To summarize, deep learning is a fairly open topic to which academics can contribute by developing new methods or improving existing methods to handle the above-mentioned concerns and tackle real-world problems in a variety of application areas. This can also help the researchers conduct a thorough analysis of the application’s hidden and unexpected challenges to produce more reliable and realistic outcomes. Overall, we can conclude that addressing the above-mentioned issues and contributing to proposing effective and efficient techniques could lead to “Future Generation DL” modeling as well as more intelligent and automated applications.

Concluding Remarks

In this article, we have presented a structured and comprehensive view of deep learning technology, which is considered a core part of artificial intelligence as well as data science. It starts with a history of artificial neural networks and moves to recent deep learning techniques and breakthroughs in different applications. Then, the key algorithms in this area, as well as deep neural network modeling in various dimensions are explored. For this, we have also presented a taxonomy considering the variations of deep learning tasks and how they are used for different purposes. In our comprehensive study, we have taken into account not only the deep networks for supervised or discriminative learning but also the deep networks for unsupervised or generative learning, and hybrid learning that can be used to solve a variety of real-world issues according to the nature of problems.

Deep learning, unlike traditional machine learning and data mining algorithms, can produce extremely high-level data representations from enormous amounts of raw data.
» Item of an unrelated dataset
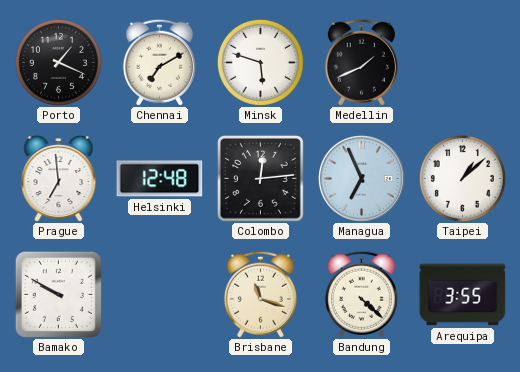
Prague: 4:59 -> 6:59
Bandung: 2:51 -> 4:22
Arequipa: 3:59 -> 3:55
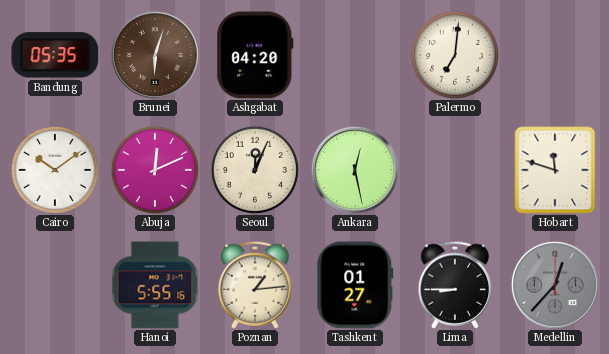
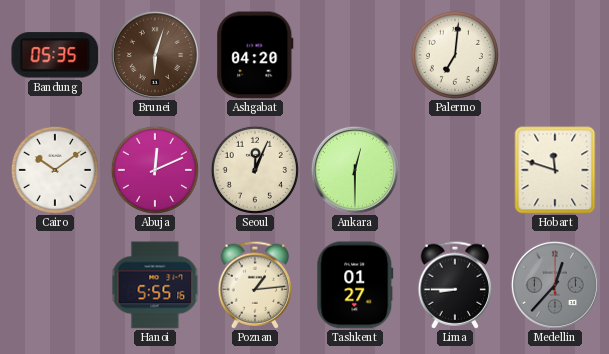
Ankara: 12:28 -> 12:30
As a result, it has provided an excellent solution to a variety of real-world problems. A successful deep learning technique must possess the relevant data-driven modeling depending on the characteristics of raw data. The sophisticated learning algorithms then need to be trained through the collected data and knowledge related to the target application before the system can assist with intelligent decision-making. Deep learning has shown to be useful in a wide range of applications and research areas such as healthcare, sentiment analysis, visual recognition, business intelligence, cybersecurity, and many more that are summarized in the paper.

Finally, we have summarized and discussed the challenges faced and the potential research directions, and future aspects in the area. Although deep learning is considered a black-box solution for many applications due to its poor reasoning and interpretability, addressing the challenges or future aspects that are identified could lead to future generation deep learning modeling and smarter systems. This can also help the researchers for in-depth analysis to produce more reliable and realistic outcomes. Overall, we believe that our study on neural networks and deep learning-based advanced analytics points in a promising path and can be utilized as a reference guide for future research and implementations in relevant application domains by both academic and industry professionals.